Usually, I stay out of discussions of what is best to use for any given computer or web technology need. I don’t consider myself a technology expert and usually just figure out what works best for me and leave it at that. Once in a while though, I will pass on information about a company or product I use that I think goes above and beyond in terms of functionality or service. I have written in the past about GSAK for geocaching, and have posted a link in this site’s sidebar to Jonathan Bailey’s Plagiarism Today web site. This time, I write about Numly Numbers. As with the others, I have no personal relationship to or financial interest in the Numly Corporation having just recently subscribed to their service. So far, I just like the product and the responsiveness of their president, Chris Matthieu.
Numly describes their company as a copyright and license management corporation, providing electronic serial numbers for all things digital. Although many different types of items can use a Numly Number, the service for bloggers and other authors mainly provides a means to prove ownership and time of publication of written material. I use WordPress and have installed the wp-numly plugin that automatically assigns an electronic serial number ID to a post when I publish.
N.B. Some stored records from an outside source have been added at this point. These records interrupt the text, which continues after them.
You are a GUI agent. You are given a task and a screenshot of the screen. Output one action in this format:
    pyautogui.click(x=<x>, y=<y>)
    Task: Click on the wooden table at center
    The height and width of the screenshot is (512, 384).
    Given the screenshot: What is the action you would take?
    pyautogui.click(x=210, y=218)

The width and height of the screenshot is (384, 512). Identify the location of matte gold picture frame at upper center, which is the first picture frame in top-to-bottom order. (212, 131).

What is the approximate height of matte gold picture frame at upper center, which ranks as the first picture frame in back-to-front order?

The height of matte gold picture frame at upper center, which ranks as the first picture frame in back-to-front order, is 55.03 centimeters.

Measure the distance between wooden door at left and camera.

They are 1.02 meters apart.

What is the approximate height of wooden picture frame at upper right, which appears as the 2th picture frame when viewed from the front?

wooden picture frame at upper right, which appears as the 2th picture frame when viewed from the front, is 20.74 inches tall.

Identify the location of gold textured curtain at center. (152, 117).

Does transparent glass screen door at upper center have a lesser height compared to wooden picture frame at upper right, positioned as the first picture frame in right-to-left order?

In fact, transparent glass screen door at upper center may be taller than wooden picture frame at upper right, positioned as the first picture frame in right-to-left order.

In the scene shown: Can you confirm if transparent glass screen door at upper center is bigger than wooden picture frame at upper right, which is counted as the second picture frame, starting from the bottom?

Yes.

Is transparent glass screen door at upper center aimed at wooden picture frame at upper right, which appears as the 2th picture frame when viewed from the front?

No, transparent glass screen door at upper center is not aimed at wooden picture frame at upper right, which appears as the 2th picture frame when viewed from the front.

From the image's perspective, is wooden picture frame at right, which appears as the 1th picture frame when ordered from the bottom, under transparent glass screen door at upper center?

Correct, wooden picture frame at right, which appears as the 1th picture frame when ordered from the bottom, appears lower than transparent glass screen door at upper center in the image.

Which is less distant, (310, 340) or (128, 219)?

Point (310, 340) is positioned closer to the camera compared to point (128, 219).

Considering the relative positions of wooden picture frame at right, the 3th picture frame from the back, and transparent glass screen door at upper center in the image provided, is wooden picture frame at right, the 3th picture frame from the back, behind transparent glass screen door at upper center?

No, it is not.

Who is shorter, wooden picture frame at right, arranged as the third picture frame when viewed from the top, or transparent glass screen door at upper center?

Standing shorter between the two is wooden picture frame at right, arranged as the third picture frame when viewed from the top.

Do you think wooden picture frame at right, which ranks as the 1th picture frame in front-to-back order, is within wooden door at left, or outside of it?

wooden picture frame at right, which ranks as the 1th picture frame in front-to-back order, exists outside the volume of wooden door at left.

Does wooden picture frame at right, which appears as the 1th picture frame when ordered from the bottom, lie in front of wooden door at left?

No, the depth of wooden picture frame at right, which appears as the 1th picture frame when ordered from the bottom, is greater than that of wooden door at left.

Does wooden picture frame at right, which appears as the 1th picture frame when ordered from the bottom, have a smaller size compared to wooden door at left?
It couldn’t be easier, and I am more comfortable knowing I have the records if I ever have to prove anything I’ve written has been plagiarized.
Unfortunately all of us who publish on the web, no matter how small our sites or semantically challenged our writing, are vulnerable to having our content stolen. Many of us are fairly flexible about how our writing is republished, quoted or otherwise used. Even though some sites, like this one, publish a page specifically detailing attribution and copyright requirements, concerns are mainly for the “inappropriate” reuse of content. In my case, if the reuse of my content is by a human or company with a legitimate web site and purpose, I am most likely OK with it. “Fair Use”, good attribution, and asking permission with an email in uncertain cases, go a long way toward avoiding disagreements when content is reused.
In the end, I’m not sure anything, even methods and tools like those provided by Numly and Plagiarism Today, can prevent malicious content theft. But… with Numly in place and a resource like Plagiarism today, I hope we will all have the confidence to aggressively go after any sites that, for example, scrape our feeds.